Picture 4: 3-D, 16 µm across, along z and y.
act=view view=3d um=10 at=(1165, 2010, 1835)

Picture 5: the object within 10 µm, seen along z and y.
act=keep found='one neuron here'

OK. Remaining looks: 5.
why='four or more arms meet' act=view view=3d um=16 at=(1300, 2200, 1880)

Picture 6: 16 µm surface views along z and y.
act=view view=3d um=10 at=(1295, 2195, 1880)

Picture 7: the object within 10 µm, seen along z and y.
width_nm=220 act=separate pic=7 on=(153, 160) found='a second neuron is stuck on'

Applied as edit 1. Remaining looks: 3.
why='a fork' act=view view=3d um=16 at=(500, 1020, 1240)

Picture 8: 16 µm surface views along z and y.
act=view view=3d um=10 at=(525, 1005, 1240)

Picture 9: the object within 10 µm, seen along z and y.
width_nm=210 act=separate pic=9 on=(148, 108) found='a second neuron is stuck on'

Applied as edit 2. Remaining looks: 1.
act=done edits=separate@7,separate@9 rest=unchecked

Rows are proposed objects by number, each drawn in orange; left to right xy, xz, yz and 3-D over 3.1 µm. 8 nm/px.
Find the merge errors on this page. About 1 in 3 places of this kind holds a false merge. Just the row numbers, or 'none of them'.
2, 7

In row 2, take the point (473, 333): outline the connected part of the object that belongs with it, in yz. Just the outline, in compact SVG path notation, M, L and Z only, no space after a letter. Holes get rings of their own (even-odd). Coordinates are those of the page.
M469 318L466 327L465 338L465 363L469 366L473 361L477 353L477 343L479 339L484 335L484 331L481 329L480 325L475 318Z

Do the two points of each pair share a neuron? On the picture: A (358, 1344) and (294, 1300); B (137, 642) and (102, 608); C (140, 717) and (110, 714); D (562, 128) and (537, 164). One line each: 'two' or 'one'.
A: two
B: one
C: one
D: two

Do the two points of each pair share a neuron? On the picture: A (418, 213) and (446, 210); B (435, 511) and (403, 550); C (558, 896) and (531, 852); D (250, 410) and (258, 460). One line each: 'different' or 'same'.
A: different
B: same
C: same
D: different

***

## The task
The answer should be an exact reproduction of all the entries.

## Answer to the exercise
Picture 4: 3-D, 16 µm across, along z and y.
act=view view=3d um=10 at=(1165, 2010, 1835)

Picture 5: the object within 10 µm, seen along z and y.
act=keep found='one neuron here'

OK. Remaining looks: 5.
why='four or more arms meet' act=view view=3d um=16 at=(1300, 2200, 1880)

Picture 6: 16 µm surface views along z and y.
act=view view=3d um=10 at=(1295, 2195, 1880)

Picture 7: the object within 10 µm, seen along z and y.
width_nm=220 act=separate pic=7 on=(153, 160) found='a second neuron is stuck on'

Applied as edit 1. Remaining looks: 3.
why='a fork' act=view view=3d um=16 at=(500, 1020, 1240)

Picture 8: 16 µm surface views along z and y.
act=view view=3d um=10 at=(525, 1005, 1240)

Picture 9: the object within 10 µm, seen along z and y.
width_nm=210 act=separate pic=9 on=(148, 108) found='a second neuron is stuck on'

Applied as edit 2. Remaining looks: 1.
act=done edits=separate@7,separate@9 rest=unchecked

Rows are proposed objects by number, each drawn in orange; left to right xy, xz, yz and 3-D over 3.1 µm. 8 nm/px.
Find the merge errors on this page. About 1 in 3 places of this kind holds a false merge. Just the row numbers, or 'none of them'.
2, 7

In row 2, take the point (473, 333): outline the connected part of the object that belongs with it, in yz. Just the outline, in compact SVG path notation, M, L and Z only, no space after a letter. Holes get rings of their own (even-odd). Coordinates are those of the page.
M469 318L466 327L465 338L465 363L469 366L473 361L477 353L477 343L479 339L484 335L484 331L481 329L480 325L475 318Z

Do the two points of each pair share a neuron? On the picture: A (358, 1344) and (294, 1300); B (137, 642) and (102, 608); C (140, 717) and (110, 714); D (562, 128) and (537, 164). One line each: 'two' or 'one'.
A: two
B: one
C: one
D: two

Do the two points of each pair share a neuron? On the picture: A (418, 213) and (446, 210); B (435, 511) and (403, 550); C (558, 896) and (531, 852); D (250, 410) and (258, 460). One line each: 'different' or 'same'.
A: different
B: same
C: same
D: different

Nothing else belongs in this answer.